Stated task
Reproduce the items below unchanged, starting at the line that has "family: Pinaceae" and stopping after the line that has "genus: Bolbitis".
-------
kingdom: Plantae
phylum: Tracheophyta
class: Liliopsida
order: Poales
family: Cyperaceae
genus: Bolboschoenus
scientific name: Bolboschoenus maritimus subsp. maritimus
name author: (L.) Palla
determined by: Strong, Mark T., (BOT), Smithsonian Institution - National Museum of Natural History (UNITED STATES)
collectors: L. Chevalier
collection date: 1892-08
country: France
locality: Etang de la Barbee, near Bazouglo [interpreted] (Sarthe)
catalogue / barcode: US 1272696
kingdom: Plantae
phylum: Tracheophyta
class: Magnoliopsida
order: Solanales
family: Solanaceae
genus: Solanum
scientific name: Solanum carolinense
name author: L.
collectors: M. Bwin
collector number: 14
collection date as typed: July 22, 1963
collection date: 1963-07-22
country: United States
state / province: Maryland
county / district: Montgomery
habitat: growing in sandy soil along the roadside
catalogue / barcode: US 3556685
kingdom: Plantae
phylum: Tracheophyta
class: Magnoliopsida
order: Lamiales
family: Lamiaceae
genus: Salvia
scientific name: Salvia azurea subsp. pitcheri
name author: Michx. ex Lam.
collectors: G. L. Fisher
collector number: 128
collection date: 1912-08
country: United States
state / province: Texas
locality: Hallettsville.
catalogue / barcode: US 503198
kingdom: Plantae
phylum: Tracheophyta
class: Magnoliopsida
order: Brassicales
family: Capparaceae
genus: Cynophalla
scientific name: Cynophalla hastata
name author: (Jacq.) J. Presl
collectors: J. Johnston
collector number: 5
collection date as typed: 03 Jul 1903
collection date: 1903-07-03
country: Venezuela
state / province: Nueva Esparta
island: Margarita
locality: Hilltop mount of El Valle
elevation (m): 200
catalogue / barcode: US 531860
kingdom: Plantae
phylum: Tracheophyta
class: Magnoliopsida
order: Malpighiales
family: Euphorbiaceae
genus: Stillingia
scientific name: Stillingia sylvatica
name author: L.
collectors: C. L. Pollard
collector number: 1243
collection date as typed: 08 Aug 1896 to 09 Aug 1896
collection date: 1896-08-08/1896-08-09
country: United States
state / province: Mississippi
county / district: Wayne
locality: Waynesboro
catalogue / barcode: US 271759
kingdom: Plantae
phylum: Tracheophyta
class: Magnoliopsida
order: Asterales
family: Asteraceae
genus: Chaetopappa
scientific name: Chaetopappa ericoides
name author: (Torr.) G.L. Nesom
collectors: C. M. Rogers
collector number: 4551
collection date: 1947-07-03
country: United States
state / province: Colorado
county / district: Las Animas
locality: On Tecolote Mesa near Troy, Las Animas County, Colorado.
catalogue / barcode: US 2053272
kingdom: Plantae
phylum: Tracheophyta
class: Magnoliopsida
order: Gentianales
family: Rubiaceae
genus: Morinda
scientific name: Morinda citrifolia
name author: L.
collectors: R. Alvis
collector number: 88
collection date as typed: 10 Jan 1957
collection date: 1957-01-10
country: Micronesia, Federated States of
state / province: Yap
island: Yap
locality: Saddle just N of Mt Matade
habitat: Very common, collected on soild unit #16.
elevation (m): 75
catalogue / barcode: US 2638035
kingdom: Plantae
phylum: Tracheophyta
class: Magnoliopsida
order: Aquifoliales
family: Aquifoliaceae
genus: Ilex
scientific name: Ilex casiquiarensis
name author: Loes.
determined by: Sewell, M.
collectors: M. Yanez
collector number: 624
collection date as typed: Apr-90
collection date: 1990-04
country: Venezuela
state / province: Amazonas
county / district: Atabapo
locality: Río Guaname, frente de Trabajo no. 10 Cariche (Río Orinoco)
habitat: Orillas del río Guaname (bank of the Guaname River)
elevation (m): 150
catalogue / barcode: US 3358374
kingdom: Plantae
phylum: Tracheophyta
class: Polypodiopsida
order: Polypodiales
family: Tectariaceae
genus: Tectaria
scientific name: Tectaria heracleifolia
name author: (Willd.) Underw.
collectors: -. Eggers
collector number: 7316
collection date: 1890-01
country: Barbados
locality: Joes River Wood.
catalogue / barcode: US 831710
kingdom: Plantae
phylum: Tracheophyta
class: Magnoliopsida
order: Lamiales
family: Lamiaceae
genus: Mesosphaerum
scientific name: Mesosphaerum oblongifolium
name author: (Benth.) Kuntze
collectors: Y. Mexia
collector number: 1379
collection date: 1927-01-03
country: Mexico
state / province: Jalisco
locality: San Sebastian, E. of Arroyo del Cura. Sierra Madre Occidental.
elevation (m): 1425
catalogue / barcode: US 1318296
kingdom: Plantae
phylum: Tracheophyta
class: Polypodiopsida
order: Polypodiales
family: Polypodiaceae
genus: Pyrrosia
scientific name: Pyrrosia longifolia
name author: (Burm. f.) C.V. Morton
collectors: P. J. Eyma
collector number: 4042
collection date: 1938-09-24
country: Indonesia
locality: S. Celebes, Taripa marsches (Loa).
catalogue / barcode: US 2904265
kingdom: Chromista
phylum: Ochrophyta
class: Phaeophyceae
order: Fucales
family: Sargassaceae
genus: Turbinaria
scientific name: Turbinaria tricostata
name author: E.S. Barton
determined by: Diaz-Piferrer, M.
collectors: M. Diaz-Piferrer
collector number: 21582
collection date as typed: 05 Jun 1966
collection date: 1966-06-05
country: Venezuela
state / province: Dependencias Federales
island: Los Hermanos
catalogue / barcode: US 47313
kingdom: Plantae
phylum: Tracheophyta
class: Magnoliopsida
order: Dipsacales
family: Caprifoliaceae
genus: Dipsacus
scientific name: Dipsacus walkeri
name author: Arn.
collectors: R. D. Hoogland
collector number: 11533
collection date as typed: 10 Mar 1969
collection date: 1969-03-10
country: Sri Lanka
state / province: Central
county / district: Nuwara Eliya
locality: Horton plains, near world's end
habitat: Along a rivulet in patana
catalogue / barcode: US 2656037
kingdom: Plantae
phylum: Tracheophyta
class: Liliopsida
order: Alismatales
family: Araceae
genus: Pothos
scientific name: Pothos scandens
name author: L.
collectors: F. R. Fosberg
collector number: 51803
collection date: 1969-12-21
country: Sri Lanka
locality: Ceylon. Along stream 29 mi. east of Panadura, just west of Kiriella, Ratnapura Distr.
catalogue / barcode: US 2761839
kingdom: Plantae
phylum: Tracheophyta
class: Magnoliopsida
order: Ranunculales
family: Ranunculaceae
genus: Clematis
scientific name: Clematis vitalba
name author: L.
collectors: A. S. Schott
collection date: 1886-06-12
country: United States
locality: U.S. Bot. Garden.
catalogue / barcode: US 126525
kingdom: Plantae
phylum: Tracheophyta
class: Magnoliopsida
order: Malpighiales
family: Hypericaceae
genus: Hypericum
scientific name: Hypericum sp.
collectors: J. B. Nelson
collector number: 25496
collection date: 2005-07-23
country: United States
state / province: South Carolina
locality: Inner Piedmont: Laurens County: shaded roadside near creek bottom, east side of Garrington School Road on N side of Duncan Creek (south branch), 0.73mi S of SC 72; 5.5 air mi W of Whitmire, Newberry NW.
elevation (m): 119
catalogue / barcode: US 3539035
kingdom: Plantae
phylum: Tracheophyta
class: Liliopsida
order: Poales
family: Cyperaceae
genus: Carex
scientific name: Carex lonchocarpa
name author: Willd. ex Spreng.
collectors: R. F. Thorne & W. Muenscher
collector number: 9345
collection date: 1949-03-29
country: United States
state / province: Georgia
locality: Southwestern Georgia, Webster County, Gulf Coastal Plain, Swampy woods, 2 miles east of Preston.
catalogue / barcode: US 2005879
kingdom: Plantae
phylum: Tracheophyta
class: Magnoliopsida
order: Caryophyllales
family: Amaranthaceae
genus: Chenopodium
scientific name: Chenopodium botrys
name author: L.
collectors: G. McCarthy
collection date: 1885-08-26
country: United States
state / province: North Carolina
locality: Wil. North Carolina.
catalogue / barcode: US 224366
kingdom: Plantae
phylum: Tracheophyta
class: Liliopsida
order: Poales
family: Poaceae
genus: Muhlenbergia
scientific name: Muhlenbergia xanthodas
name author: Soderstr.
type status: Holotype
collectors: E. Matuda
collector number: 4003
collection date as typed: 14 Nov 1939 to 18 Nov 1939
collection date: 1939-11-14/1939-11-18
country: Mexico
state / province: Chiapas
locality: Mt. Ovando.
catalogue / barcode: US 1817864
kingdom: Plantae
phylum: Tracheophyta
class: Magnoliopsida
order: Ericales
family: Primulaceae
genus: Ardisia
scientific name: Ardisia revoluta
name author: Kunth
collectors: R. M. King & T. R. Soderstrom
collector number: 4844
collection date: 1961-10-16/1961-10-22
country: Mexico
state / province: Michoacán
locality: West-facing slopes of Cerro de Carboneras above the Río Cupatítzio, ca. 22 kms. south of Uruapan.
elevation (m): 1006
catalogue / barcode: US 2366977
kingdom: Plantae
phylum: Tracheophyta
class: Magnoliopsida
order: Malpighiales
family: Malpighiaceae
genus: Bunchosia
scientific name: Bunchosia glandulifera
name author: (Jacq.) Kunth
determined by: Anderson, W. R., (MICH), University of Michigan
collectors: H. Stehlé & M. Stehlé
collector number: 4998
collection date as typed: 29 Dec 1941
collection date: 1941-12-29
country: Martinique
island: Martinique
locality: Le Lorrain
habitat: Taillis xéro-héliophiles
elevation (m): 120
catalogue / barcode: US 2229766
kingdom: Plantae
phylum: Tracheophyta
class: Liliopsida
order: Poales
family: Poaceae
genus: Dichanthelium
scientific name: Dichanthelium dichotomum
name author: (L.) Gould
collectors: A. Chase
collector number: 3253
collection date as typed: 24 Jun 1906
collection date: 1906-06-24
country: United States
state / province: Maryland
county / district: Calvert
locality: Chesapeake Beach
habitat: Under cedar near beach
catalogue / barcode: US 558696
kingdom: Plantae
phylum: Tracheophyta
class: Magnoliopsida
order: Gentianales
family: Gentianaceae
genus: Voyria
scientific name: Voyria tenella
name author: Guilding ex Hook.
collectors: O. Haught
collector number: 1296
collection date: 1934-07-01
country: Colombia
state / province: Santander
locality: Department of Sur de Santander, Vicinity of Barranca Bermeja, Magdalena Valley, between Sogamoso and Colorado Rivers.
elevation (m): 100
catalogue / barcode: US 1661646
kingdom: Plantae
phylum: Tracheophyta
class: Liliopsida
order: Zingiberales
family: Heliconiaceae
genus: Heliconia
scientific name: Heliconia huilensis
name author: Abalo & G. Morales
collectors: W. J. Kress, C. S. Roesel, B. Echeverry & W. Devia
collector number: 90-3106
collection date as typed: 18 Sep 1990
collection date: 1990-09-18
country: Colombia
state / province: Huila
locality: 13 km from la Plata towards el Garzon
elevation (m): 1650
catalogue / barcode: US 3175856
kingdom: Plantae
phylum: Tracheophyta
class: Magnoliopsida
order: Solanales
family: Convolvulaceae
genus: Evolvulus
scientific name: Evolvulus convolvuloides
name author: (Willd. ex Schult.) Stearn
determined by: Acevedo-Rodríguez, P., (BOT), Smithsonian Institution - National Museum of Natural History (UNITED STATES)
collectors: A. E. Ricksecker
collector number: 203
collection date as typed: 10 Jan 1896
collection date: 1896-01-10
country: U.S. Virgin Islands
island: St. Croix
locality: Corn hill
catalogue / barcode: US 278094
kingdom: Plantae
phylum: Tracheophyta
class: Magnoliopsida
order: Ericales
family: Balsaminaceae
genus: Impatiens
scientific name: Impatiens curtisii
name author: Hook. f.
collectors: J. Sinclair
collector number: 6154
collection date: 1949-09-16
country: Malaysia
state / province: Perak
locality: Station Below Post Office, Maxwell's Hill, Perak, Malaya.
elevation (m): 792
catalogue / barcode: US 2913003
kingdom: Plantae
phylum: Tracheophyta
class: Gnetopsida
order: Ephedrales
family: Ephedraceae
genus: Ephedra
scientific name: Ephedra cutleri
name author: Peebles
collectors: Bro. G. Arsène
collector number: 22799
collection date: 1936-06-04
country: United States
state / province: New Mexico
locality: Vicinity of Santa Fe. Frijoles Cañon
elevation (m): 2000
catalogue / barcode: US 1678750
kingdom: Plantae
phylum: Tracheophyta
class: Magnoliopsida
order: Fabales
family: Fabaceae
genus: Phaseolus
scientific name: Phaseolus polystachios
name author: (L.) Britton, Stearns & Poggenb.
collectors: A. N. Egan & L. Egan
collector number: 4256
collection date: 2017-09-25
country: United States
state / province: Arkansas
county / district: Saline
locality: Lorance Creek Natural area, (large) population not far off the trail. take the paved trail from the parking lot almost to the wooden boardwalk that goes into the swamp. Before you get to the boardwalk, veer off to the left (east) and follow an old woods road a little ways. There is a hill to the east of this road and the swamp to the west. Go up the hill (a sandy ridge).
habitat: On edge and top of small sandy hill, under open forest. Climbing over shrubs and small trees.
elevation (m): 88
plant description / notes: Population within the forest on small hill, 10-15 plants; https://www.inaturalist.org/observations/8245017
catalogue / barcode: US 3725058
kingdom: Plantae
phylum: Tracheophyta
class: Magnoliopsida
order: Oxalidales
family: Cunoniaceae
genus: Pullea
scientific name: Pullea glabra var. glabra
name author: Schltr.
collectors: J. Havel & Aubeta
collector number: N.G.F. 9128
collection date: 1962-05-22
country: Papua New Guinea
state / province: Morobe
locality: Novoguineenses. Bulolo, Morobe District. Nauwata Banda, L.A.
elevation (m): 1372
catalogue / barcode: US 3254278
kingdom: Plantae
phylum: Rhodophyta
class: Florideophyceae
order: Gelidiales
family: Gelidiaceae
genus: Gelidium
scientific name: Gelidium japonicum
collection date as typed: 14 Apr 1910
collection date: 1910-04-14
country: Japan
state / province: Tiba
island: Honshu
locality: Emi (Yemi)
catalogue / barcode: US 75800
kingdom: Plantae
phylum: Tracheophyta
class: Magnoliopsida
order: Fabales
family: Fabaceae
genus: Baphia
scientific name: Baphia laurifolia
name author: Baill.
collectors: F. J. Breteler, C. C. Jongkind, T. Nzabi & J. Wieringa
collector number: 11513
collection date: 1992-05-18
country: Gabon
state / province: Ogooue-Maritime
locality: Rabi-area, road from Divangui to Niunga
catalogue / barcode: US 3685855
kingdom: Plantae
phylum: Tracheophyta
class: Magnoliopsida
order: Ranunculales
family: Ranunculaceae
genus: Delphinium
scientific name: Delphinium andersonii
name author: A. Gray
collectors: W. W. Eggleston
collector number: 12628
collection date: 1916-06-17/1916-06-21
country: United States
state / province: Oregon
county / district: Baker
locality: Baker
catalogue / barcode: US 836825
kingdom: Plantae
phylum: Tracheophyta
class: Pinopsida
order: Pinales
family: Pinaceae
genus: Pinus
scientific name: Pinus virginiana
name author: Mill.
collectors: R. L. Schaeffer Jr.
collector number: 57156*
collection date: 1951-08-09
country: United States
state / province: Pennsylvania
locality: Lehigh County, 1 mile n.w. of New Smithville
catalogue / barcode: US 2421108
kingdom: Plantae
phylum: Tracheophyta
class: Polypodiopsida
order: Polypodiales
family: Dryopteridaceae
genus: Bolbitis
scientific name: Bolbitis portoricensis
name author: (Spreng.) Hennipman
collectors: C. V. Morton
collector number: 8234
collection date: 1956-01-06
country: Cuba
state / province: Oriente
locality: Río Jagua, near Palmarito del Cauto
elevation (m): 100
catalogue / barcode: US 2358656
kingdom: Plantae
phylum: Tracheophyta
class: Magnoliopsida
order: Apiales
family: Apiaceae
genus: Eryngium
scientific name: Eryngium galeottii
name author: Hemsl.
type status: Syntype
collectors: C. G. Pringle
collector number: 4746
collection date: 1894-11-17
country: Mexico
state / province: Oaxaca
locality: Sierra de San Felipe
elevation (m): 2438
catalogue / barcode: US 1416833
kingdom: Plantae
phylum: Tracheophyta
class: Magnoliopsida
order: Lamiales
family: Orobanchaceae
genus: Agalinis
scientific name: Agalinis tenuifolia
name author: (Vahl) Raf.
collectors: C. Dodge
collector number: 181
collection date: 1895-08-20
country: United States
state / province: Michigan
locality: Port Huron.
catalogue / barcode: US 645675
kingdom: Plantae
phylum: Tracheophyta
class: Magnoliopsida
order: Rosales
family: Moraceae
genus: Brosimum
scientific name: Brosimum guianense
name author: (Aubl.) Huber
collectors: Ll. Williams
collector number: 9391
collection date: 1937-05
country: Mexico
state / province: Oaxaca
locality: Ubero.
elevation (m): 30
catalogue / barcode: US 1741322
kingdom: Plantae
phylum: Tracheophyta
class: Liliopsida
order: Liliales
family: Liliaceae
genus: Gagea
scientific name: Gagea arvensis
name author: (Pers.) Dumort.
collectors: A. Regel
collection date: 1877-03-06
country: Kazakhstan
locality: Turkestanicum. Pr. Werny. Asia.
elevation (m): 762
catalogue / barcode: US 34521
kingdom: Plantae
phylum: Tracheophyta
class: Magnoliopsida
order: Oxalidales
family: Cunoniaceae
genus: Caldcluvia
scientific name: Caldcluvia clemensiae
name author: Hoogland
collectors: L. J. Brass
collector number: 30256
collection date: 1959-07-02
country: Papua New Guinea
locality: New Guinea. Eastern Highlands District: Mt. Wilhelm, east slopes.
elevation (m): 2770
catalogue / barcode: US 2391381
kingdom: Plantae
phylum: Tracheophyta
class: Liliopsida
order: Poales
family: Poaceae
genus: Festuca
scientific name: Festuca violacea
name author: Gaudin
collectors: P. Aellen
-------
Right answer
family: Pinaceae
genus: Pinus
scientific name: Pinus virginiana
name author: Mill.
collectors: R. L. Schaeffer Jr.
collector number: 57156*
collection date: 1951-08-09
country: United States
state / province: Pennsylvania
locality: Lehigh County, 1 mile n.w. of New Smithville
catalogue / barcode: US 2421108
kingdom: Plantae
phylum: Tracheophyta
class: Polypodiopsida
order: Polypodiales
family: Dryopteridaceae
genus: Bolbitis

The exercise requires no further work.